> WHAT IS BEING ASKED:
Copy the listing word for word, from the line containing "What are all" down through the end of the listing. Leave the pictures out of your copy.

> DATA FOR THE TASK:
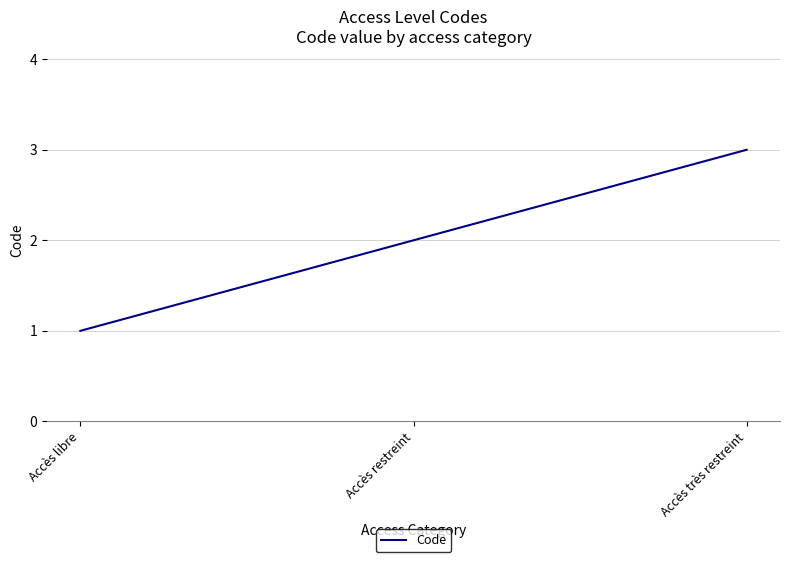

What is the difference between the values at Accès restreint and Accès libre?

1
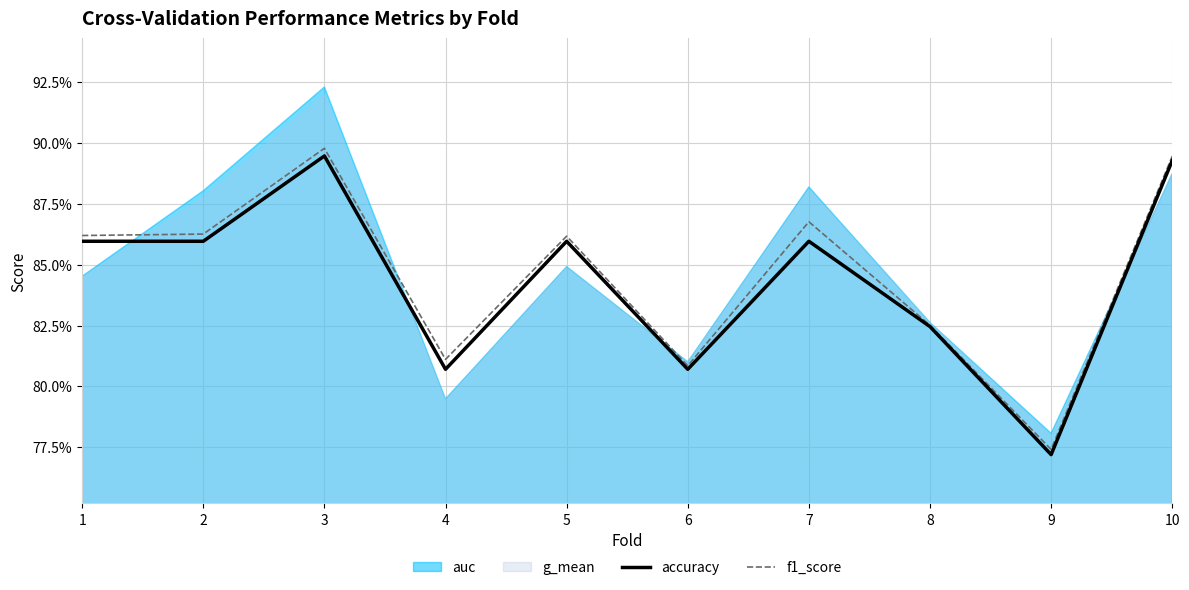

At how many categories does at least one series exceed 0?

10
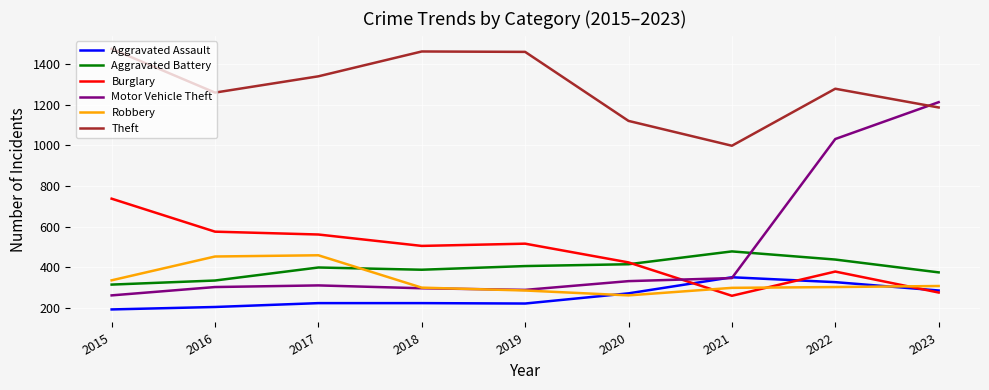

Between which two adjacent categories do Theft and Motor Vehicle Theft first intersect?

2022 and 2023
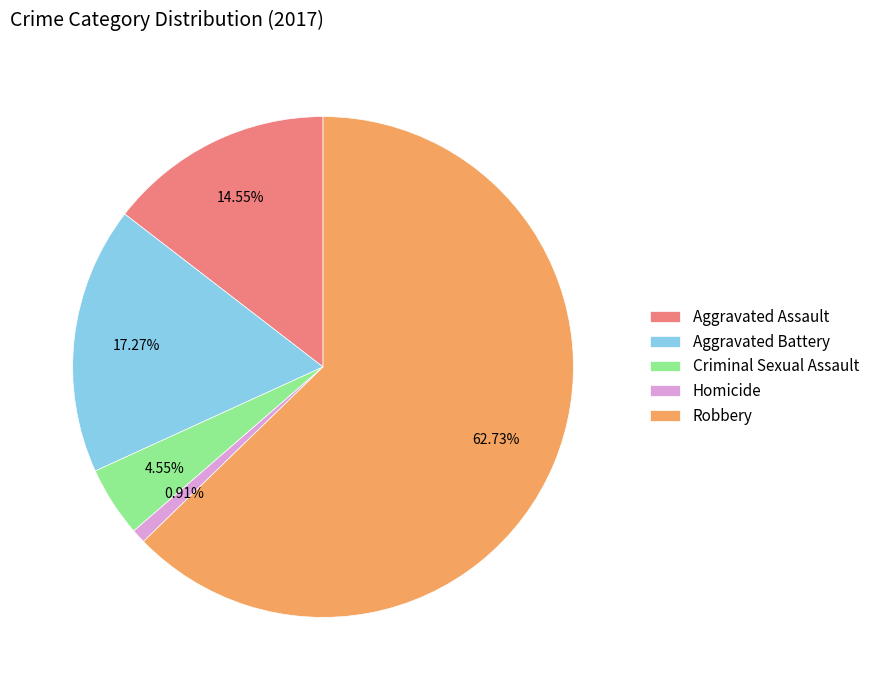

To the nearest percent, what portion does Robbery represent?

63%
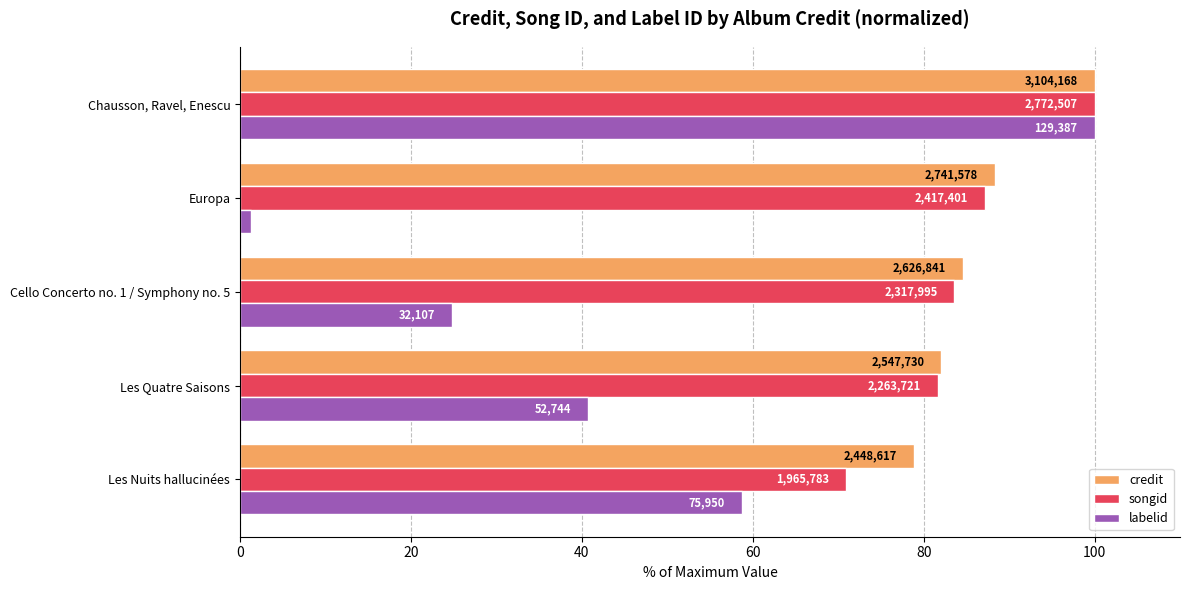

What are all the series names shown in the legend?

credit, songid, labelid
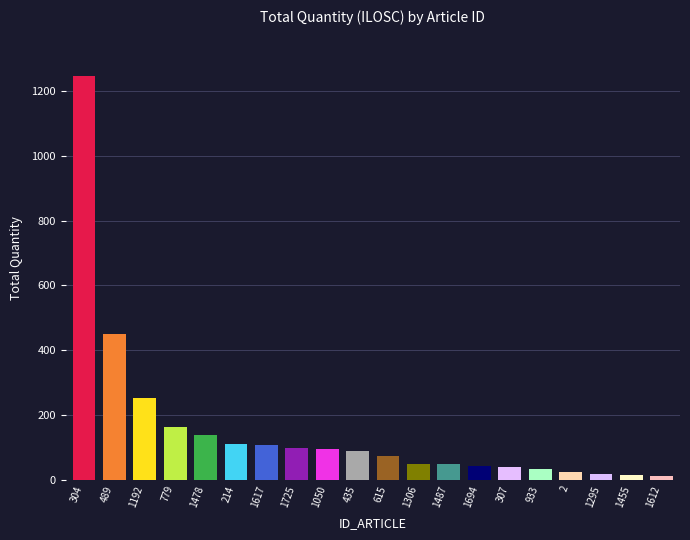

True or false: the data shows 28 at 1478.

False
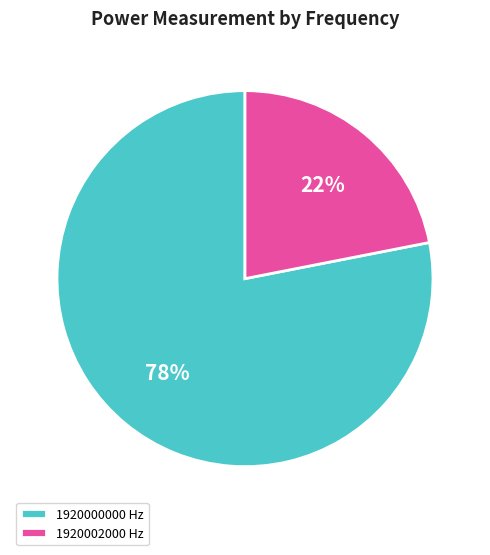

Is the sum of 1920000000 and 1920002000 greater than half?

Yes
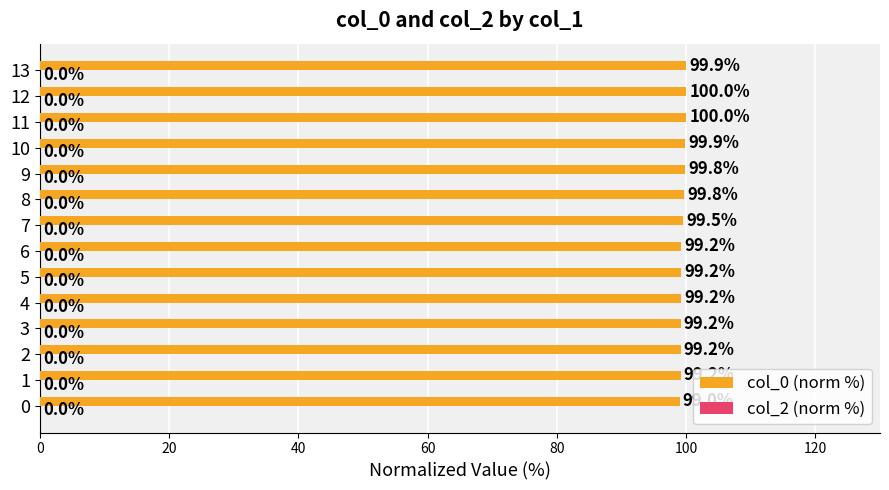

What is the average value?

99.5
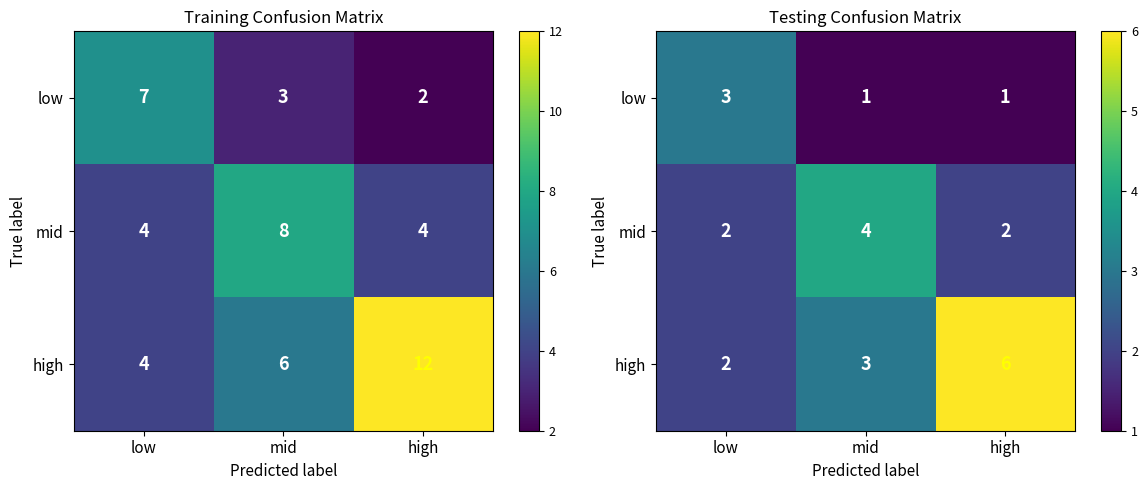

List the labels in order of high value, largest first.

high, mid, low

> FINISHED EXERCISE:
What are all the series names shown in the legend?

credit, songid, labelid

True or false: the data shows 28 at 1478.

False

Is the sum of 1920000000 and 1920002000 greater than half?

Yes

What is the average value?

99.5

List the labels in order of high value, largest first.

high, mid, low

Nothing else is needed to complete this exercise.